#### PROBLEM:
Update the data below by replacing "extract" with "list" wherever it occurs and leaving everything else unchanged. Omit the pictures from your answer.

#### Collection entries:
◆ ◆ ◆ ◆
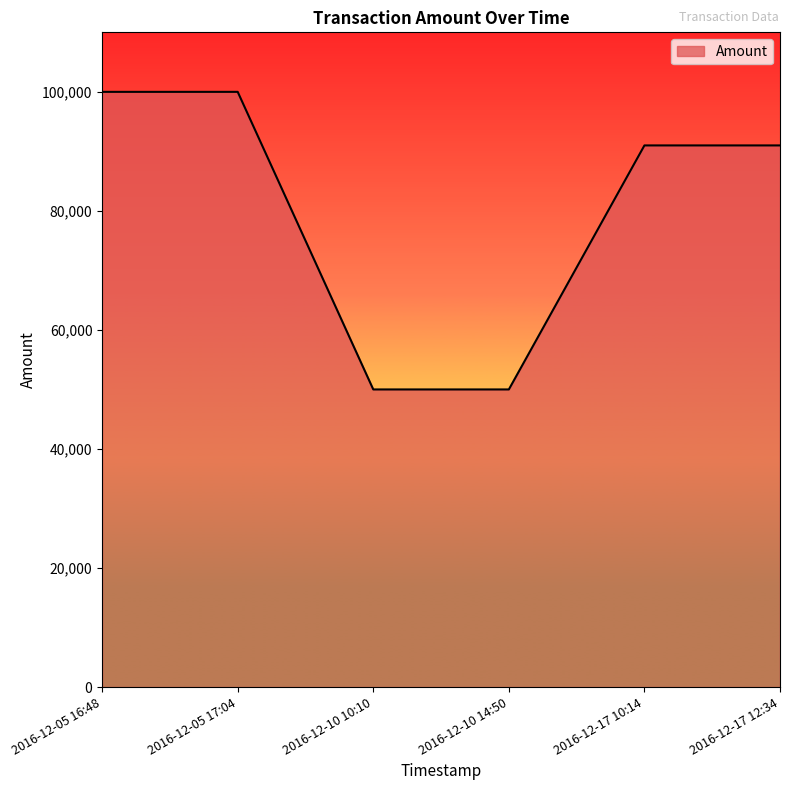

What position from the right is 2016-12-05 17:04?

5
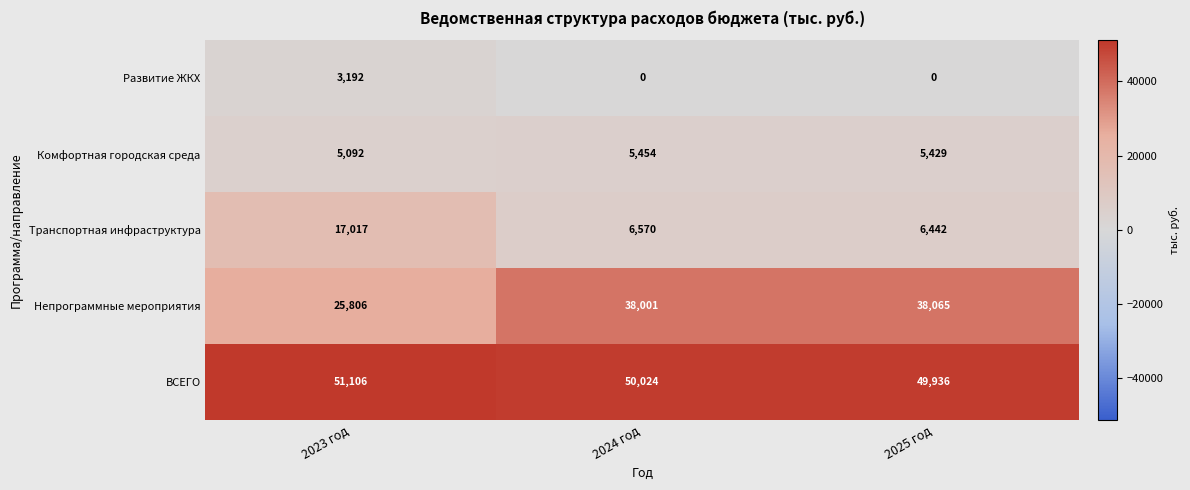

Reading left to right, extract all data points from this chart.

Развитие ЖКХ: 3192	0	0
Комфортная городская среда: 5092	5454	5429
Транспортная инфраструктура: 17017	6570	6442
Непрограммные мероприятия: 25806	38001	38065
ВСЕГО: 51106	50024	49936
◆ ◆ ◆ ◆
#### WRITTEN ANSWER:
What position from the right is 2016-12-05 17:04?

5

Reading left to right, list all data points from this chart.

Развитие ЖКХ: 3192	0	0
Комфортная городская среда: 5092	5454	5429
Транспортная инфраструктура: 17017	6570	6442
Непрограммные мероприятия: 25806	38001	38065
ВСЕГО: 51106	50024	49936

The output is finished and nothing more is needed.